Des célébrations entachées par des violences

Les festivités qui ont suivi le sacre du Paris Saint-Germain en Ligue 1 ont donné lieu à de nombreuses dégradations et affrontements dans les rues de la capitale, suscitant une vague de condamnations politiques. Interrogé mercredi 3 juin sur RMC et BFM dans l’émission « Face à Face », l’ancien Premier ministre Manuel Valls n’a pas mâché ses mots pour dénoncer ces exactions.

« On ne soutient pas une équipe de football en brûlant la France », a-t-il lancé, fustigeant par ailleurs ce qu’il considère comme un signe d’un dysfonctionnement sociétal plus profond. « Ce pays marche sur la tête », a-t-il affirmé, visiblement exaspéré par l’ampleur des dégâts et l’absence de retenue d’une partie des supporters.

Une condamnation sans équivoque

Selon l’ancien chef du gouvernement, ces actes de vandalisme ne sauraient être assimilés à un simple débordement de joie. Il a estimé que la situation illustrait la dérive d’une société où l’ordre public est de plus en plus difficile à maintenir, et où les valeurs de respect et de civisme seraient mises à mal.

Manuel Valls s’est interrogé sur les causes de cette violence, pointant du doigt une forme de laxisme généralisé et un manque d’autorité. Tout en reconnaissant que le sport peut susciter des passions légitimes, il a jugé que rien ne justifiait de s’en prendre aux biens publics et privés.

Un contexte de tensions récurrentes

Ces déclarations interviennent alors que les incidents liés aux célébrations sportives se multiplient ces dernières années en France. Plusieurs clubs, dont le PSG, ont régulièrement appelé leurs supporters à la retenue, sans toujours parvenir à empêcher des dérapages. Les autorités locales et la préfecture de police avaient pourtant déployé un dispositif de sécurité conséquent pour encadrer les rassemblements après la victoire du club parisien.

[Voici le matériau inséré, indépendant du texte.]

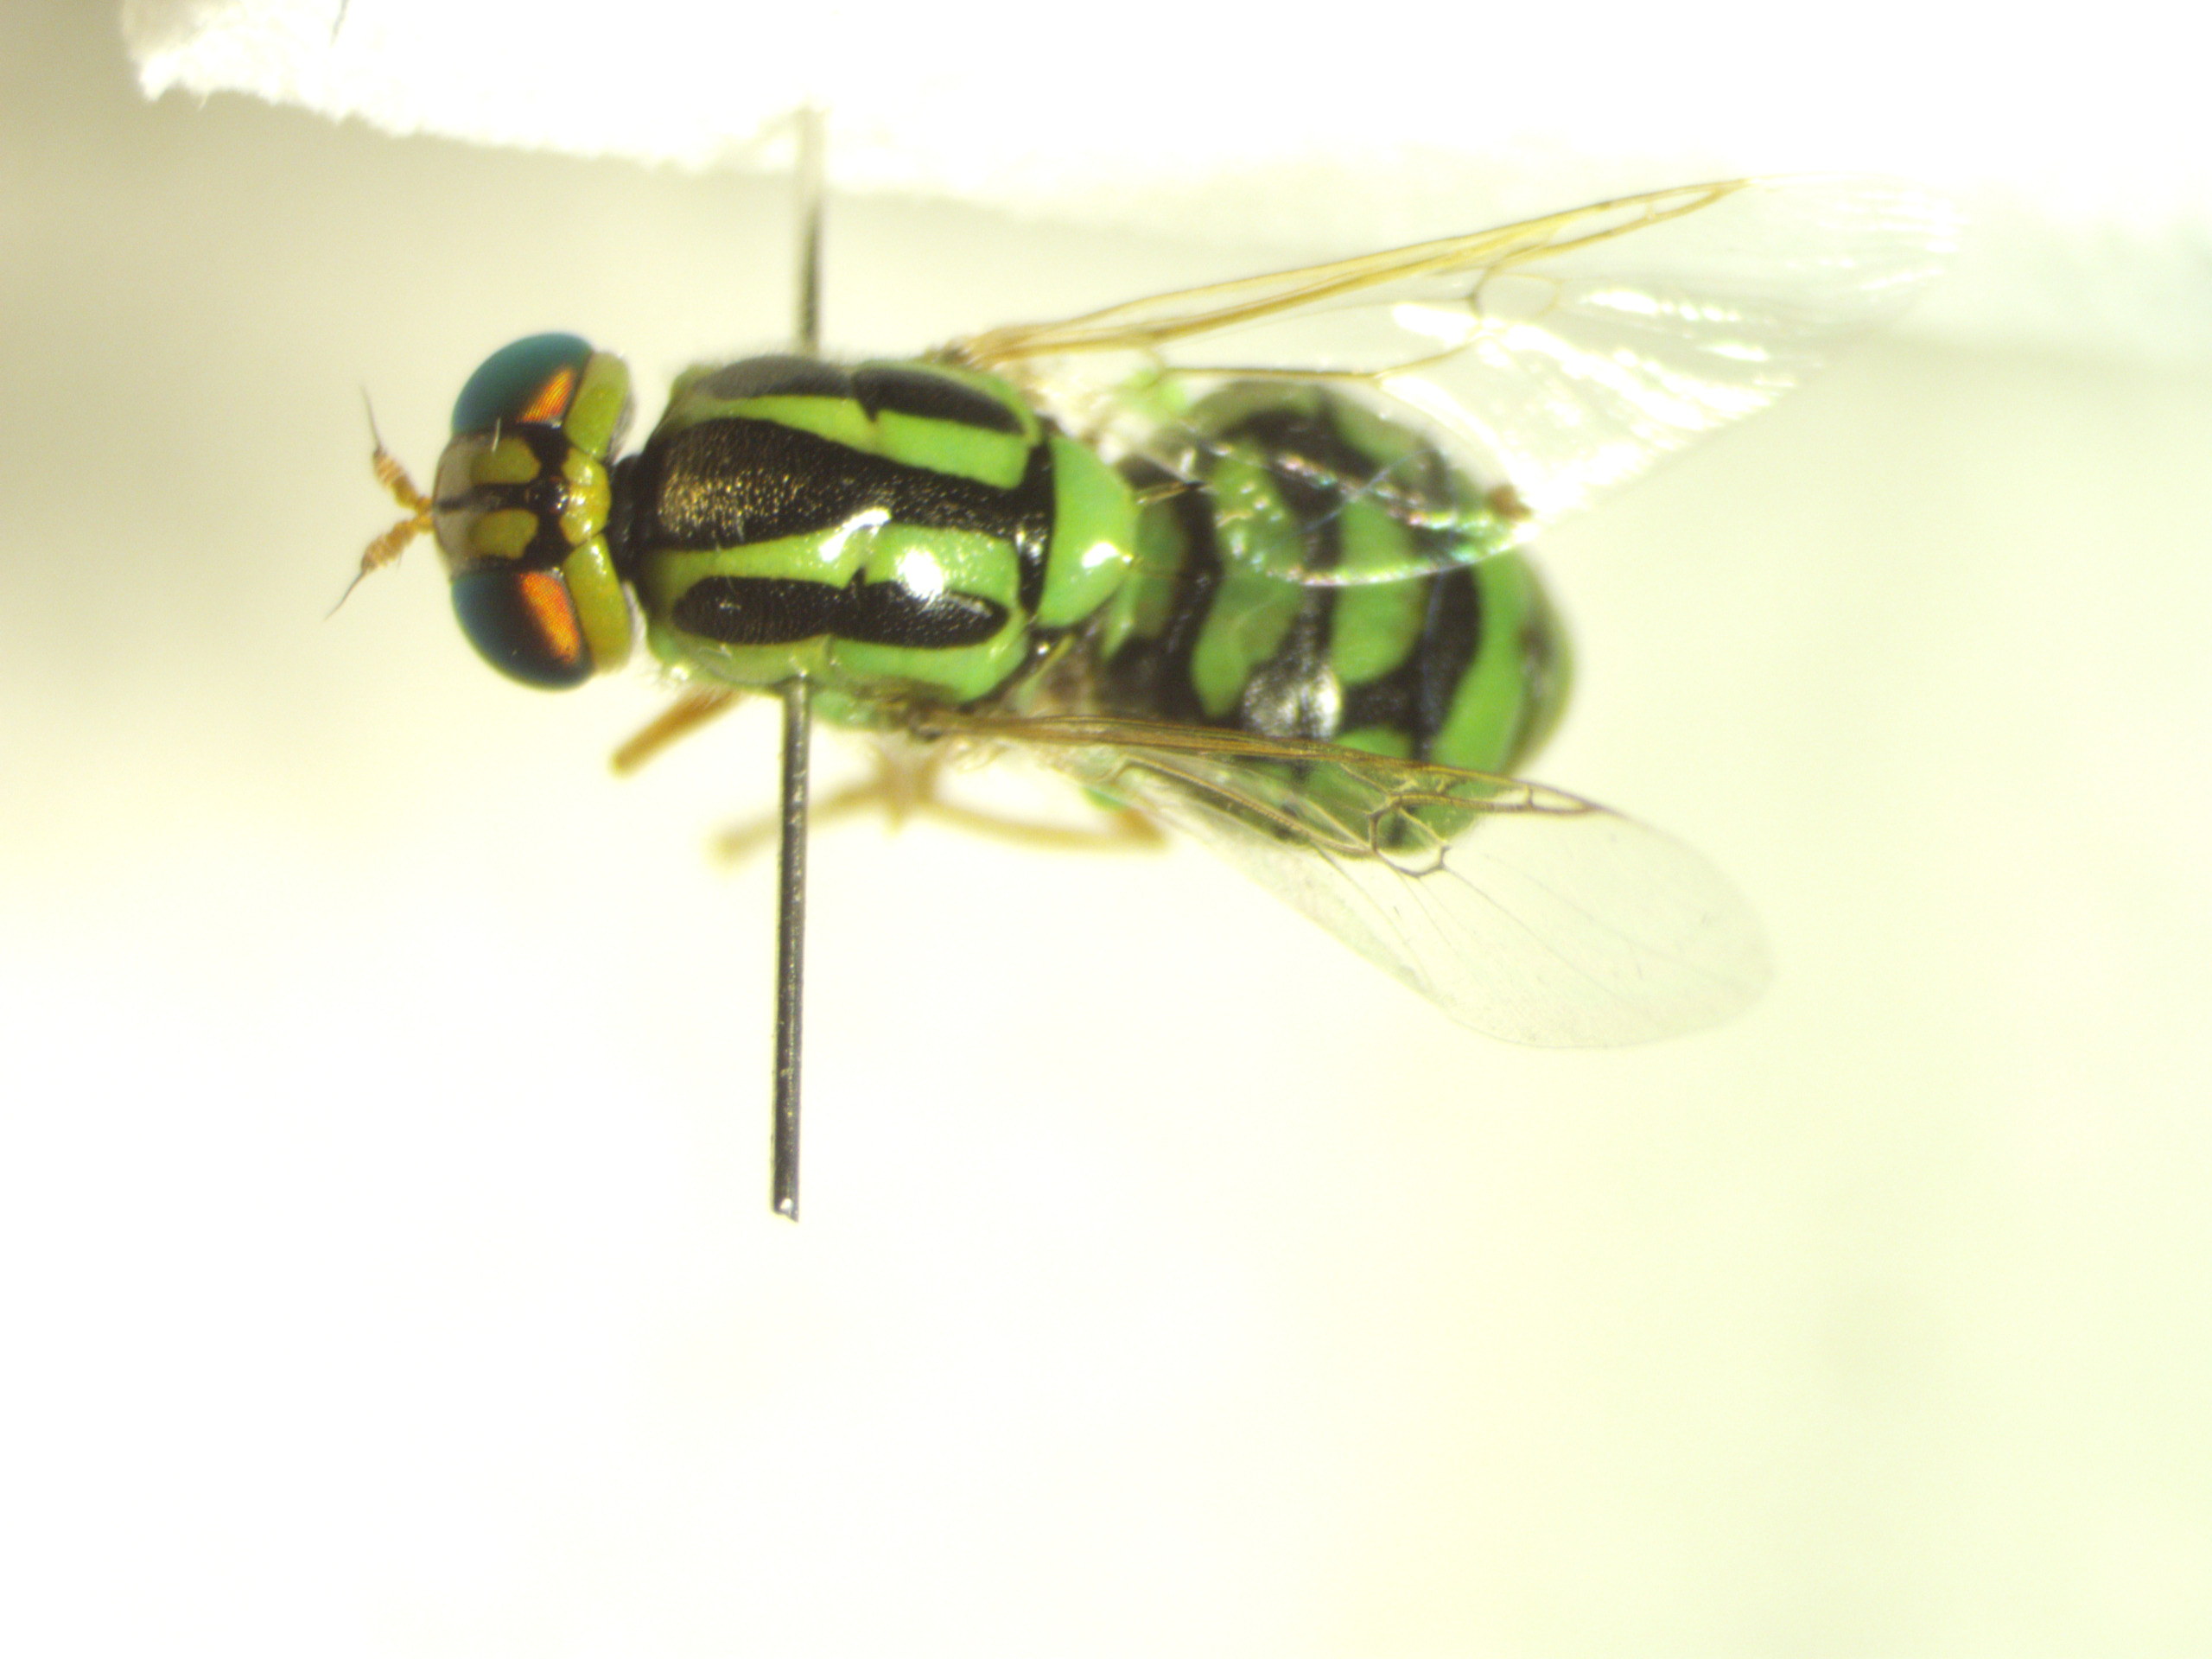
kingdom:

Les images de voitures retournées, de poubelles incendiées et de vitrines brisées ont circulé largement sur les réseaux sociaux et dans les médias, suscitant l’indignation de nombreux responsables politiques, au-delà des clivages partisans. L’intervention de Manuel Valls s’inscrit dans cette série de réactions, mais se distingue par sa virulence et le ton très critique qu’il a employé à l’égard de la situation générale du pays.

Pas de lien avec la politique française

L’ancien Premier ministre, qui avait quitté la France pour s’installer en Espagne avant de revenir sur la scène politique, n’a pas directement relié ces violences à tel ou tel parti. Il a plutôt évoqué un sentiment d’impuissance des institutions et une perte de repères collectifs. « Quand une partie de la jeunesse ne trouve d’autre moyen d’exprimer sa joie que la destruction, c’est tout notre modèle social qui est interrogé », a-t-il déclaré.

Ses propos ont été relayés par plusieurs antennes le jour même, mais aucune autre figure politique n’a été citée en appui ou en opposition à son analyse dans les informations disponibles. Le débat sur les causes et les réponses à apporter à ces débordements reste ouvert.